Nella mia non breve esperienza conventuale (circa 70 anni) ho avuto la grazia di osservare e di riflettere molto sui vantaggi e sui limiti del vivere dei frati.

Anche in questi giorni mi è dato di vedere il comportamento dei frati, quando sono fatti entrare in una comunità, che non conoscevano, se non per sentito dire, principalmente da chi viveva “in un certo modo” nella comunità.
Ognuno ha un “certo modo” di vivere nella propria comunità: con gioia, con sopportazione, non potendo uscire per non perdere il pane, come lancio per le proprie attività, o per la propria maturazione, e altro ancora.

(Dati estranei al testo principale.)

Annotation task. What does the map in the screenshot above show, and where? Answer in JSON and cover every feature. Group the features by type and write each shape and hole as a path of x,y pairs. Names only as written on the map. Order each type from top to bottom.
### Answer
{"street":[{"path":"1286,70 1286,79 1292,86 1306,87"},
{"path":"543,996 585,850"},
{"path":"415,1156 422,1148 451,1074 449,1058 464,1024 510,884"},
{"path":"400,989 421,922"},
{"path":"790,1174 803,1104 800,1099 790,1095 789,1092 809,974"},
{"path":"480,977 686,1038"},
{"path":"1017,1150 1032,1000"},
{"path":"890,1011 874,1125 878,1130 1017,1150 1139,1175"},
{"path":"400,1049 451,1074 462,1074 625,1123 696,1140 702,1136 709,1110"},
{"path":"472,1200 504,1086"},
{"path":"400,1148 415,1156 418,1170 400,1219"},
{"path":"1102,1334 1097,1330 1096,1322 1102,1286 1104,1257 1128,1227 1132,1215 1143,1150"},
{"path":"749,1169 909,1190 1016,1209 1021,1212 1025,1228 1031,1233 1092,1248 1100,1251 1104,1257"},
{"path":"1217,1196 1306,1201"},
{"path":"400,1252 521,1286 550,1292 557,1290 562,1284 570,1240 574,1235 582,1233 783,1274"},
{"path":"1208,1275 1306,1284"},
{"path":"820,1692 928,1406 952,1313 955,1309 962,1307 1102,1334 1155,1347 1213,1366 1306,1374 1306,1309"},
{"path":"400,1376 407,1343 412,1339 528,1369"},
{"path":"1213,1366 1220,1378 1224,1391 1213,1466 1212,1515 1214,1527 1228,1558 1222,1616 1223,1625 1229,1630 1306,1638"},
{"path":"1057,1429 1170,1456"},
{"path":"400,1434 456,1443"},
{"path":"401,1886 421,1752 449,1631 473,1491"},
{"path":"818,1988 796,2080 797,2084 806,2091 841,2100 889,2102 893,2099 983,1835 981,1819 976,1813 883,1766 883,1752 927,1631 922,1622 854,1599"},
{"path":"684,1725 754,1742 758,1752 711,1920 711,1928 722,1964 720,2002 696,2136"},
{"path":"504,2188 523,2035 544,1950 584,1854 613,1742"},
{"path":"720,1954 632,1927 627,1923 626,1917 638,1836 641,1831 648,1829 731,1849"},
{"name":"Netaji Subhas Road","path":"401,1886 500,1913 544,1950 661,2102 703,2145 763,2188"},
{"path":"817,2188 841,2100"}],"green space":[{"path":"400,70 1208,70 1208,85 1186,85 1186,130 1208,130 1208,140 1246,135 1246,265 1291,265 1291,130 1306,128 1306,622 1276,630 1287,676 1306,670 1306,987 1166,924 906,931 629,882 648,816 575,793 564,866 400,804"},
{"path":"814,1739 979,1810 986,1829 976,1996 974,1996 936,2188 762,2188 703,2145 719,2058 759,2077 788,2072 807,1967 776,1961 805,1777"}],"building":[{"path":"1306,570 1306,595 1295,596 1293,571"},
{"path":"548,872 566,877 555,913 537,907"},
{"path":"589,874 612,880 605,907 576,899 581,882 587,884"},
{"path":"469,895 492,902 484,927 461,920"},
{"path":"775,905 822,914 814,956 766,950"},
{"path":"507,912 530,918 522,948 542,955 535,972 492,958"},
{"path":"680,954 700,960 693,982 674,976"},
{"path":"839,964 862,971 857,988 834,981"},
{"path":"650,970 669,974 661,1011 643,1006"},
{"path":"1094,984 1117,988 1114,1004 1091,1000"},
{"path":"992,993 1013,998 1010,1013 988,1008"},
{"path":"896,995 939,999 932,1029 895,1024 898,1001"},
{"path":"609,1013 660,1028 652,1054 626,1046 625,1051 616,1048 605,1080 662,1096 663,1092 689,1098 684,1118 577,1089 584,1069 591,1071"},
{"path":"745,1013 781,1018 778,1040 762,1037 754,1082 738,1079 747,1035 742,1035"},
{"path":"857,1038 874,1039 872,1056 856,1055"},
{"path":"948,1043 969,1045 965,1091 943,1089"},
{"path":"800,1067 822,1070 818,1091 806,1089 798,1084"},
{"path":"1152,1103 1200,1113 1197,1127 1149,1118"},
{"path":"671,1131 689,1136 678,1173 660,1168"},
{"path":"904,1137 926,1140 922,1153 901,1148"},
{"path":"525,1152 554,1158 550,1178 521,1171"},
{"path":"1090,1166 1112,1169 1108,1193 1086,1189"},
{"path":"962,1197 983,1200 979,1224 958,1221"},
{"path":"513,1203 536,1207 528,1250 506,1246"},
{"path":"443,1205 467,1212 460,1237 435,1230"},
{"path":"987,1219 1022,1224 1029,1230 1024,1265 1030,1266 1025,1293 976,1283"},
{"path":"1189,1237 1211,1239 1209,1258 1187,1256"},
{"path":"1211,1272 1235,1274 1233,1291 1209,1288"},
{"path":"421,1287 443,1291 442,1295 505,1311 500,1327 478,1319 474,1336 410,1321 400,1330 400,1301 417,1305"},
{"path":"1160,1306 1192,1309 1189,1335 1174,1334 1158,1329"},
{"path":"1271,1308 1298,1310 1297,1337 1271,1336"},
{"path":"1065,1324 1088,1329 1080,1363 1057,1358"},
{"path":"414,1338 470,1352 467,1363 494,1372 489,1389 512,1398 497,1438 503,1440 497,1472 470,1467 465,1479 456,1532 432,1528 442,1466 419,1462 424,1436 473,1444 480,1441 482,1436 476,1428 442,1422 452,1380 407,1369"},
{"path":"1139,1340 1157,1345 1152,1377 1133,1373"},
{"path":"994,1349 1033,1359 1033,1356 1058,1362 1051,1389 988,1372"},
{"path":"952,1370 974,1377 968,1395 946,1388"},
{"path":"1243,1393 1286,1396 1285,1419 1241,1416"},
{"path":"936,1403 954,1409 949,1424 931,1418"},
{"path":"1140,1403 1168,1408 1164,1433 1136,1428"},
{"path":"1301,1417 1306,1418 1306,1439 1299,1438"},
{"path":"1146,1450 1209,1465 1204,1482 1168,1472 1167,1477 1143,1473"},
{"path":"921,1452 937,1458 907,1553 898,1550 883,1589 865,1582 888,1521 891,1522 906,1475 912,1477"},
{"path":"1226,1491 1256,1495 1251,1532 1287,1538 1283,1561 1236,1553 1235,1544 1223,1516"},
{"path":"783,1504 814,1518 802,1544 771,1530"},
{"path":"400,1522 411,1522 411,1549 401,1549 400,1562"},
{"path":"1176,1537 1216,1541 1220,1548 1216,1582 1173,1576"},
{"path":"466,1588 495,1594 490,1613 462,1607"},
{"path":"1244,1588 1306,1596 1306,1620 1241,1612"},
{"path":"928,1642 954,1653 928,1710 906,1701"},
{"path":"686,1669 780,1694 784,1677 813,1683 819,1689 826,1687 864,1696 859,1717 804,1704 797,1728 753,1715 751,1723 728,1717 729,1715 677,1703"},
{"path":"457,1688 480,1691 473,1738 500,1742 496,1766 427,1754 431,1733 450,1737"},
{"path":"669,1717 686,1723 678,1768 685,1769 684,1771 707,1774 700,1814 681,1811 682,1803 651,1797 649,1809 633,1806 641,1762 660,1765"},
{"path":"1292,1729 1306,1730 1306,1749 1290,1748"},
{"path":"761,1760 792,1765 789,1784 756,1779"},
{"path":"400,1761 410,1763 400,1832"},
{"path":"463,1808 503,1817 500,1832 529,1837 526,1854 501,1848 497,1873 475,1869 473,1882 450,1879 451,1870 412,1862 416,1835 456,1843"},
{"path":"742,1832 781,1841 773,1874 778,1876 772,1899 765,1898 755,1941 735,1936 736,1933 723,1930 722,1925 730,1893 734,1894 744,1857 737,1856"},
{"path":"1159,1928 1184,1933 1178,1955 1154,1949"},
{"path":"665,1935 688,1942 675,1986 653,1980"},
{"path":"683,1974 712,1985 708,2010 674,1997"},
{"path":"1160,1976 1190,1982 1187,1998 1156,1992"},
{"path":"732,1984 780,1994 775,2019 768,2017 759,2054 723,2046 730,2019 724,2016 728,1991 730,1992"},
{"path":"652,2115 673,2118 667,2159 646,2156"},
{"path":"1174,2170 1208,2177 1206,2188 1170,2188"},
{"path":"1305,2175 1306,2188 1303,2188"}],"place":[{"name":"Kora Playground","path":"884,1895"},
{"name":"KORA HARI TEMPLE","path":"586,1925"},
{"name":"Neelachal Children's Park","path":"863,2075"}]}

Il frate “nuovo” assume molti atteggiamenti. Da questi si può risalire alla sua personalità: matura, infantile, integrata, frenata ecc.

Una prima chiara posizione, che emerge immediatamente: chi si adatta alla comunità, e chi pretende di adattare la comunità a se stesso. Poi c’è il frate, che s’accontenta con tranquillità di tutto, e quello che, appena presa la misura della comunità s’ingegna di farla progredire con il proprio apporto, e anche quello che dà per scontato che la nuova comunità, in quanto proprio comunità, lo aiutrerà a crescere.

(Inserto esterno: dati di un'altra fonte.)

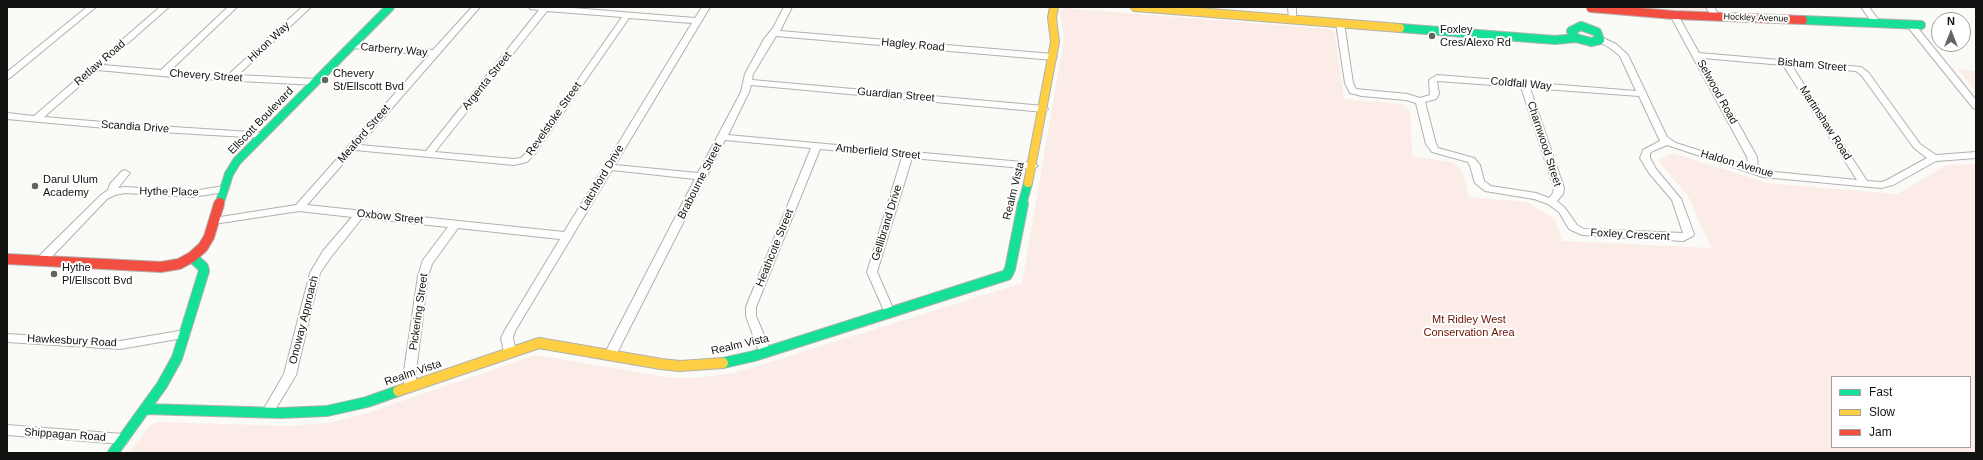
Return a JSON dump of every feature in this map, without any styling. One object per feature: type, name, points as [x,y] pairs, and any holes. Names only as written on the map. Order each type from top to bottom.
[{"type":"street","points":[[7,76],[92,7]]},
{"type":"street","name":"Retlaw Road","points":[[36,119],[165,7]]},
{"type":"street","points":[[163,73],[233,7]]},
{"type":"street","name":"Hixon Way","points":[[231,77],[307,7]]},
{"type":"street","name":"Ellscott Boulevard","points":[[7,259],[161,267],[179,264],[192,257],[207,242],[224,189],[230,174],[238,161],[390,7]]},
{"type":"street","name":"Meaford Street","points":[[300,208],[476,7]]},
{"type":"street","points":[[533,7],[698,21]]},
{"type":"street","name":"Latchford Drive","points":[[510,352],[508,334],[706,7]]},
{"type":"street","name":"Brabourne Street","points":[[610,355],[745,92],[749,74],[788,7]]},
{"type":"street","name":"Realm Vista","points":[[145,409],[307,413],[327,411],[367,402],[531,345],[549,344],[680,366],[722,363],[765,352],[1007,275],[1010,268],[1020,215],[1033,166],[1053,57],[1055,36],[1052,18],[1046,7]]},
{"type":"street","name":"Realm Vista","points":[[1052,18],[1054,7]]},
{"type":"street","points":[[1135,7],[1212,10],[1293,20],[1555,40],[1576,38],[1586,41],[1600,40],[1613,46],[1624,56],[1660,135],[1667,142]]},
{"type":"street","points":[[1292,7],[1293,20]]},
{"type":"street","points":[[1710,7],[1715,16]]},
{"type":"street","points":[[1865,7],[1876,22]]},
{"type":"street","name":"Argenta Street","points":[[428,154],[545,8]]},
{"type":"street","points":[[1587,27],[1591,19],[1590,8]]},
{"type":"street","name":"Hockley Avenue","points":[[1590,8],[1674,15],[1921,25]]},
{"type":"street","name":"Revelstoke Street","points":[[354,147],[514,162],[527,157],[627,15]]},
{"type":"street","name":"Selwood Road","points":[[1674,15],[1752,157],[1753,170]]},
{"type":"street","points":[[1340,23],[1351,89],[1362,93],[1407,97],[1420,101]]},
{"type":"street","points":[[1910,24],[1976,106]]},
{"type":"street","points":[[1576,38],[1572,34],[1572,29],[1581,26],[1597,32],[1600,40]]},
{"type":"street","name":"Hagley Road","points":[[774,33],[1053,57]]},
{"type":"street","name":"Carberry Way","points":[[352,46],[435,54]]},
{"type":"street","name":"Bisham Street","points":[[1697,55],[1858,69],[1865,74],[1917,146],[1934,158]]},
{"type":"street","name":"Martinshaw Road","points":[[1786,63],[1864,183]]},
{"type":"street","name":"Chevery Street","points":[[96,67],[163,73],[316,82]]},
{"type":"street","name":"Coldfall Way","points":[[1420,101],[1433,97],[1435,94],[1433,80],[1437,78],[1641,94]]},
{"type":"street","name":"Guardian Street","points":[[748,82],[1044,109]]},
{"type":"street","name":"Charnwood Street","points":[[1524,84],[1559,188],[1558,194],[1552,202]]},
{"type":"street","name":"Foxley Crescent","points":[[1420,101],[1430,144],[1434,150],[1471,160],[1475,164],[1480,183],[1488,189],[1536,196],[1552,202],[1562,210],[1573,227],[1582,232],[1686,237],[1689,234],[1676,199],[1652,171],[1645,158],[1646,152],[1650,149],[1667,142]]},
{"type":"street","name":"Scandia Drive","points":[[7,116],[127,127],[263,135]]},
{"type":"street","name":"Amberfield Street","points":[[722,137],[1033,166]]},
{"type":"street","name":"Haldon Avenue","points":[[1667,142],[1770,175],[1887,185],[1934,158],[1976,155]]},
{"type":"street","name":"Heathcote Street","points":[[765,352],[751,316],[751,307],[817,146]]},
{"type":"street","name":"Gellibrand Drive","points":[[890,313],[872,272],[908,154]]},
{"type":"street","points":[[609,167],[702,177]]},
{"type":"street","points":[[41,261],[104,198],[113,192],[113,186],[125,173]]},
{"type":"street","name":"Hythe Place","points":[[113,192],[125,190],[193,194],[224,189]]},
{"type":"street","name":"Oxbow Street","points":[[214,221],[300,208],[567,236]]},
{"type":"street","name":"Onoway Approach","points":[[268,412],[290,375],[312,283],[317,269],[327,254],[360,214]]},
{"type":"street","name":"Pickering Street","points":[[410,387],[410,371],[423,276],[428,264],[456,224]]},
{"type":"street","points":[[113,453],[170,371],[185,334],[204,271],[203,267],[192,257]]},
{"type":"street","name":"Hawkesbury Road","points":[[7,338],[116,345],[185,334]]},
{"type":"street","name":"Shippagan Road","points":[[9,432],[123,439]]},
{"type":"green space","points":[[1605,7],[1705,7],[1707,13],[1703,14]]},
{"type":"green space","name":"Mt Ridley West Conservation Area","points":[[1065,8],[1329,29],[1335,33],[1344,99],[1402,104],[1410,111],[1412,156],[1452,162],[1462,170],[1469,197],[1527,202],[1555,219],[1562,241],[1711,248],[1688,196],[1663,167],[1659,159],[1673,153],[1767,183],[1897,194],[1947,165],[1976,164],[1976,453],[129,453],[149,426],[156,422],[291,426],[334,422],[367,413],[536,355],[671,378],[695,378],[728,374],[1022,283],[1064,39],[1060,11]]},
{"type":"green space","points":[[1958,69],[1976,71],[1976,92]]},
{"type":"traffic: fast","points":[[220,202],[229,174],[237,161],[390,7]]},
{"type":"traffic: fast","points":[[1803,20],[1921,25]]},
{"type":"traffic: fast","points":[[1581,26],[1597,32],[1600,40],[1591,42],[1576,38],[1571,31],[1581,26]]},
{"type":"traffic: fast","points":[[1400,28],[1555,40],[1576,38]]},
{"type":"traffic: fast","points":[[723,363],[754,356],[1007,275],[1010,269],[1020,215],[1028,183]]},
{"type":"traffic: fast","points":[[113,453],[162,385],[177,358],[204,271],[203,267],[192,257]]},
{"type":"traffic: fast","points":[[145,409],[281,413],[327,411],[367,402],[398,391]]},
{"type":"traffic: slow","points":[[1028,183],[1055,42],[1052,18],[1054,7]]},
{"type":"traffic: slow","points":[[1135,7],[1400,28]]},
{"type":"traffic: slow","points":[[398,391],[539,343],[661,364],[680,366],[723,363]]},
{"type":"traffic: jam","points":[[1591,8],[1674,15],[1803,20]]},
{"type":"traffic: jam","points":[[7,259],[161,267],[179,264],[192,257],[203,247],[209,237],[220,202]]},
{"type":"place","name":"Foxley Cres/Alexo Rd","points":[[1432,36]]},
{"type":"place","name":"Chevery St/Ellscott Bvd","points":[[325,80]]},
{"type":"place","name":"Darul Ulum Academy","points":[[35,186]]},
{"type":"place","name":"Hythe Pl/Ellscott Bvd","points":[[54,274]]}]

Spesso ho costatato che l’ultimo venuto intende (pretende?) trasformare gli altri, secondo il proprio criterio, senza neppure osservare quali valori la comunità già esprime. Siccome non può piegare la comunità a se stesso, resta straniero (e una spina) nel gruppo nel quale è inserito: scontento, pieno di rancore verso chi si trova bene nella comunità, desideroso e attivo nel distruggere gli altri e le tradizioni. E’ una persona che ancora è debole come intelligenza (e si crede sapiente) e scompensata come affettività (e non se ne accorge). Ma Dio può... tutto.